**Work order:** Apart from the images, reproduce every record word for word.

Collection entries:
§ §
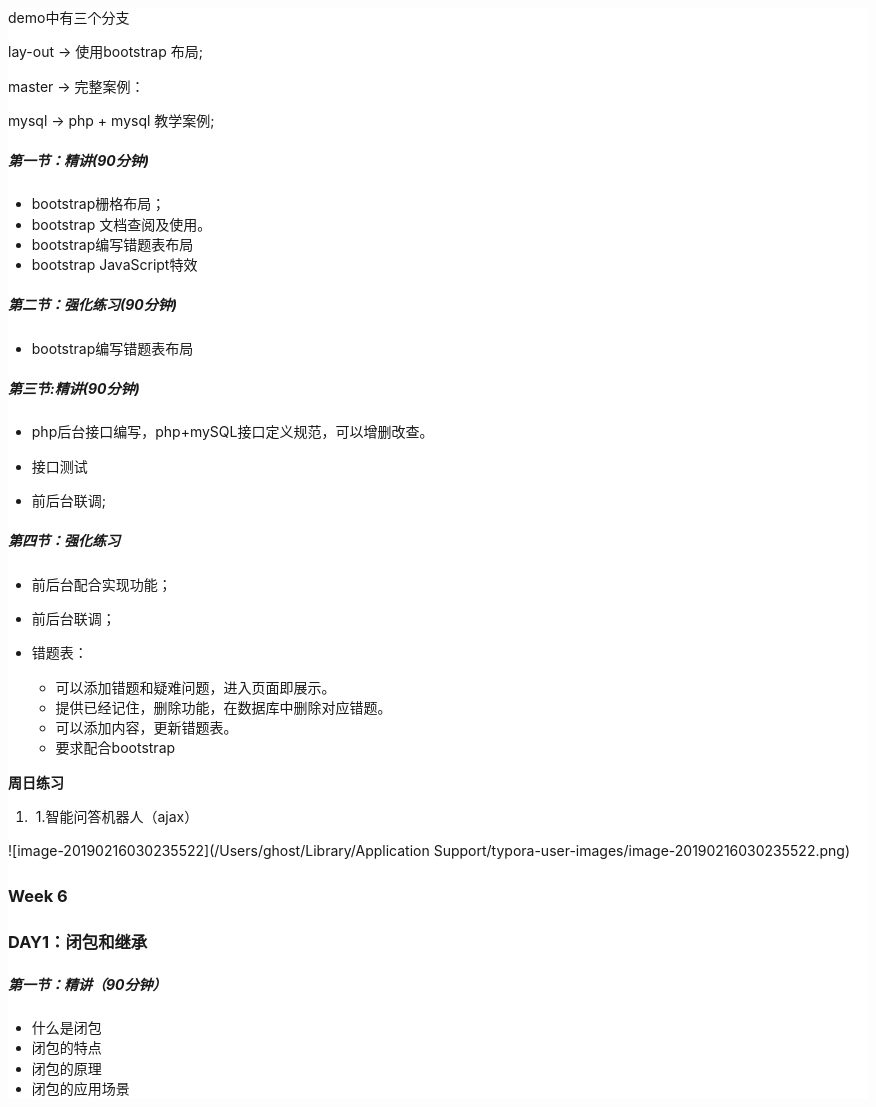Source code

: demo中有三个分支 

lay-out -> 使用bootstrap 布局;

master -> 完整案例：

mysql -> php + mysql 教学案例;

##### 第一节：精讲(90分钟)

* bootstrap栅格布局；
* bootstrap 文档查阅及使用。	
* bootstrap编写错题表布局
* bootstrap JavaScript特效

##### 第二节：强化练习(90分钟)

* bootstrap编写错题表布局

##### 第三节:精讲(90分钟)

* php后台接口编写，php+mySQL接口定义规范，可以增删改查。

* 接口测试
* 前后台联调;

##### 第四节：强化练习

* 前后台配合实现功能；
* 前后台联调；

* 错题表：
  * 可以添加错题和疑难问题，进入页面即展示。
  * 提供已经记住，删除功能，在数据库中删除对应错题。
  * 可以添加内容，更新错题表。
  * 要求配合bootstrap



**周日练习**

1. ​	1.智能问答机器人（ajax）

![image-20190216030235522](/Users/ghost/Library/Application Support/typora-user-images/image-20190216030235522.png)





### **Week 6**

### DAY1：闭包和继承

##### 第一节：精讲（90分钟）

* 什么是闭包
* 闭包的特点
* 闭包的原理
* 闭包的应用场景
§ §
**Reply to the exercise:**
Source code

: demo中有三个分支 

lay-out -> 使用bootstrap 布局;

master -> 完整案例：

mysql -> php + mysql 教学案例;

##### 第一节：精讲(90分钟)

* bootstrap栅格布局；
* bootstrap 文档查阅及使用。	
* bootstrap编写错题表布局
* bootstrap JavaScript特效

##### 第二节：强化练习(90分钟)

* bootstrap编写错题表布局

##### 第三节:精讲(90分钟)

* php后台接口编写，php+mySQL接口定义规范，可以增删改查。

* 接口测试
* 前后台联调;

##### 第四节：强化练习

* 前后台配合实现功能；
* 前后台联调；

* 错题表：
  * 可以添加错题和疑难问题，进入页面即展示。
  * 提供已经记住，删除功能，在数据库中删除对应错题。
  * 可以添加内容，更新错题表。
  * 要求配合bootstrap



**周日练习**

1. ​	1.智能问答机器人（ajax）

![image-20190216030235522](/Users/ghost/Library/Application Support/typora-user-images/image-20190216030235522.png)





### **Week 6**

### DAY1：闭包和继承

##### 第一节：精讲（90分钟）

* 什么是闭包
* 闭包的特点
* 闭包的原理
* 闭包的应用场景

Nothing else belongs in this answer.